The Man Who Made Air Travel Better Has Died

The familiar colors of Southwest Airlines, at Las Vegas airport (Lucy Nicholson / Reuters)
Editor’s Note: This article previously appeared in a different format as part of The Atlantic’s Notes section, retired in 2021.

Almost everything that is “positive” about the modern air-travel experience, is positive thanks to Southwest Airlines.
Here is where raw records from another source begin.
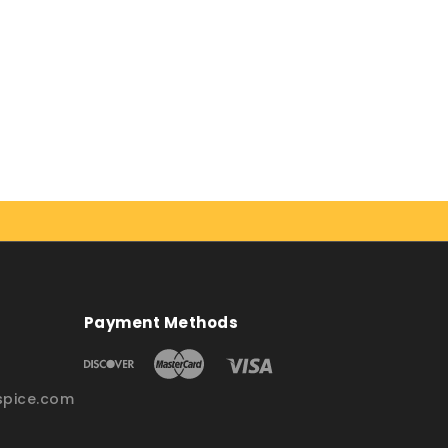
Payment Methods
pice.com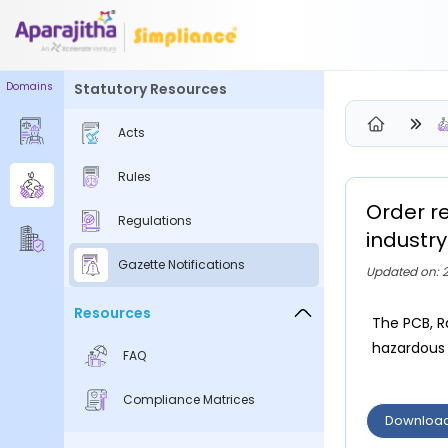
Domains
Statutory Resources
Please Login to view/download content
Acts
We will send you a One Time Passcode (OTP) to your email
Rules
Send OTP
Order r
Regulations
Your information is encrypted and securely processed
industry
By proceeding, you are indicating your acceptance of the
Gazette Notifications
Updated on: 2
Simpliance
Privacy Policy
and
Terms of Use
Resources
The PCB, R
New User? Create an Account
hazardous o
FAQ
Compliance Matrices
Downloa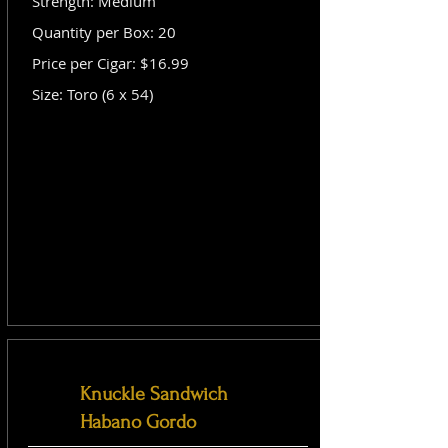
Strength: Medium
Quantity per Box: 20
Price per Cigar: $16.99
Size: Toro (6 x 54)
Knuckle Sandwich
Habano Gordo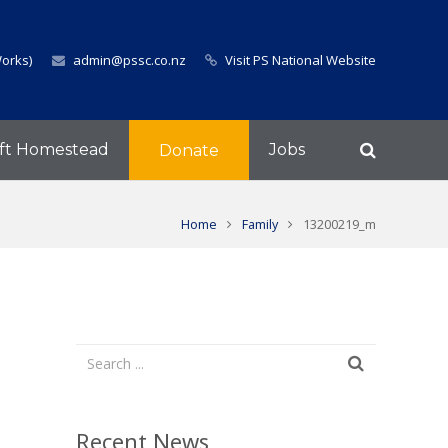
Works)
admin@pssc.co.nz
Visit PS National Website
ft Homestead
Jobs
Donate
Home
Family
13200219_m
Recent News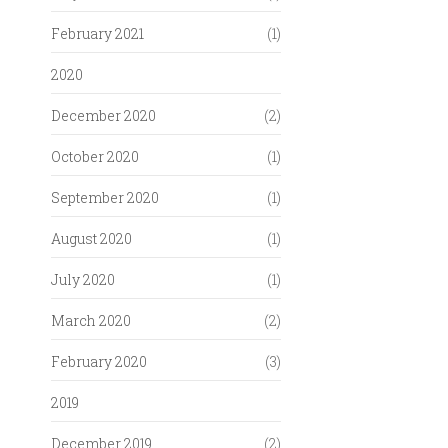
February 2021
(1)
2020
December 2020
(2)
October 2020
(1)
September 2020
(1)
August 2020
(1)
July 2020
(1)
March 2020
(2)
February 2020
(3)
2019
December 2019
(2)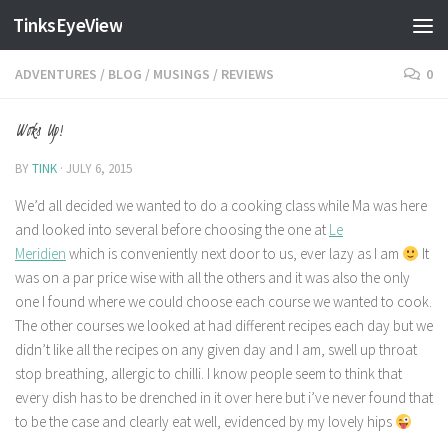
TinksEyeView
Skip to content
ADVENTURES
/
BLOG
/
MUSINGS
/
REVIEWS
0
Woks Up!
BY
TINK
·
JULY 6, 2015
We’d all decided we wanted to do a cooking class while Ma was here
and looked into several before choosing the one at
Le
Meridien
which is conveniently next door to us, ever lazy as I am
It
was on a par price wise with all the others and it was also the only
one I found where we could choose each course we wanted to cook.
The other courses we looked at had different recipes each day but we
didn’t like all the recipes on any given day and I am, swell up throat
stop breathing, allergic to chilli. I know people seem to think that
every dish has to be drenched in it over here but i’ve never found that
to be the case and clearly eat well, evidenced by my lovely hips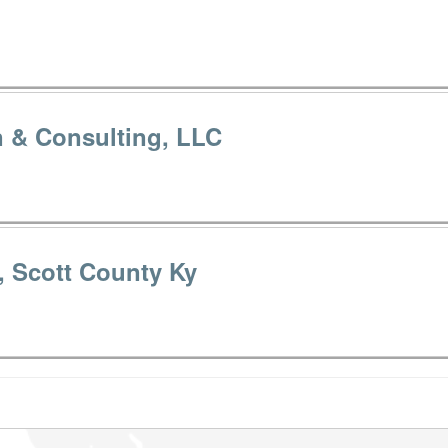
n & Consulting, LLC
e, Scott County Ky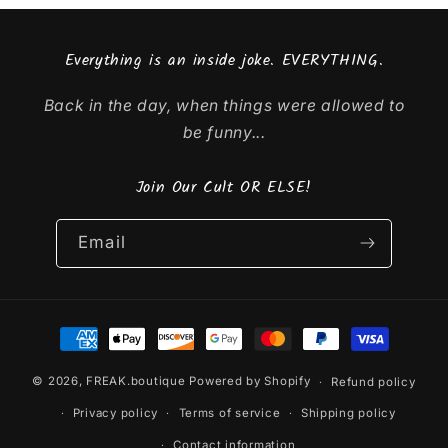
Everything is an inside joke. EVERYTHING.
Back in the day, when things were allowed to
be funny...
Join Our Cult OR ELSE!
Email
Payment
methods
© 2026,
FREAK.boutique
Powered by Shopify
Refund policy
Privacy policy
Terms of service
Shipping policy
Contact information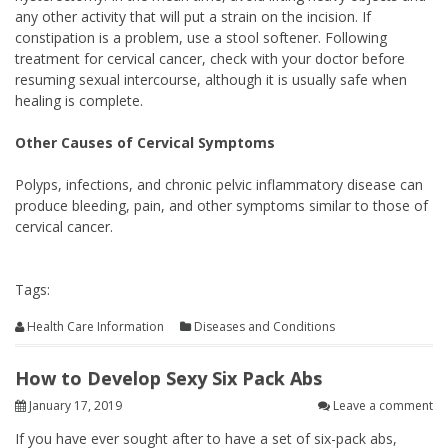
any other activity that will put a strain on the incision. If
constipation is a problem, use a stool softener. Following
treatment for cervical cancer, check with your doctor before
resuming sexual intercourse, although it is usually safe when
healing is complete.
Other Causes of Cervical Symptoms
Polyps, infections, and chronic pelvic inflammatory disease can
produce bleeding, pain, and other symptoms similar to those of
cervical cancer.
Tags:
Health Care Information
Diseases and Conditions
How to Develop Sexy Six Pack Abs
January 17, 2019
Leave a comment
If you have ever sought after to have a set of six-pack abs,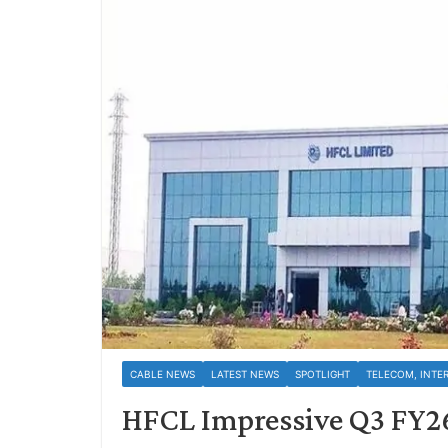
CABLE NEWS
LATEST NEWS
SPOTLIGHT
TELECOM, INTE
HFCL Impressive Q3 FY2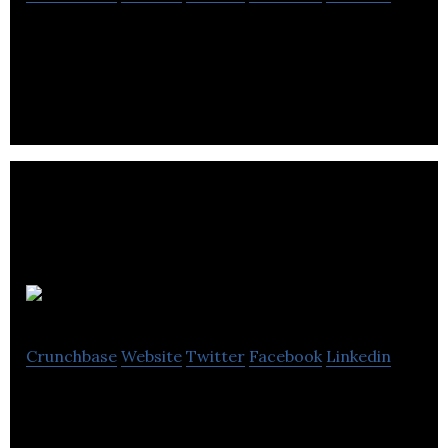
Babies & Kids Online Clothing Store
SmartHippo
Crunchbase
Website
Twitter
Facebook
Linkedin
SmartHippo allows individuals to use the power of
a community to save money when shopping for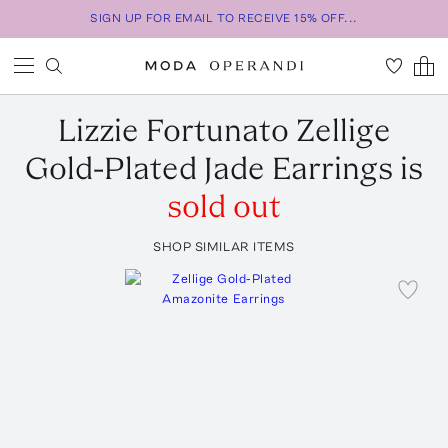
SIGN UP FOR EMAIL TO RECEIVE 15% OFF...
Lizzie Fortunato
Zellige
Gold-Plated Jade Earrings
is
sold out
SHOP SIMILAR ITEMS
Upbeat staff and crew attitude, straightforward rather than hyper-opaque pricing, even the more-or-less egalitarian boarding process—these are all associated with Southwest.

In the past few years, Southwest’s on-time performance has declined to just-average, and in 2018 it had its first-ever fatal accident aboard one of its (in which one person died; back in 2005, a Southwest plane skidded off the runway when landing in a snowstorm at Midway airport, and killed one person on the ground).  Still, when I have the choice—which is to say, when Southwest goes where I want to go—I have a bias toward Southwest.

Two Texans, in 2007. Herb Kelleher at left. (Kevin Lamarque / Reuters)

In 1971, when he had just turned 40, Herb Kelleher co-founded Southwest. (And what have you done recently?) In the summer of 1975, when the airline was still getting going — and when I was working, based in Austin, for the then-fledgling Texas Monthly magazine — I did a cover story about Kelleher, his vision for air travel, and the “Great Texas Airline Wars” of that era, which Kelleher’s Southwest ultimately won.

The story, again, is here. If there are things that seem out of date—hey, it was during the Gerald Ford administration, and when I reported and wrote it I was 25.

I really enjoyed knowing Herb Kelleher. He died today, at age 87. RIP—and travel well, in his honor.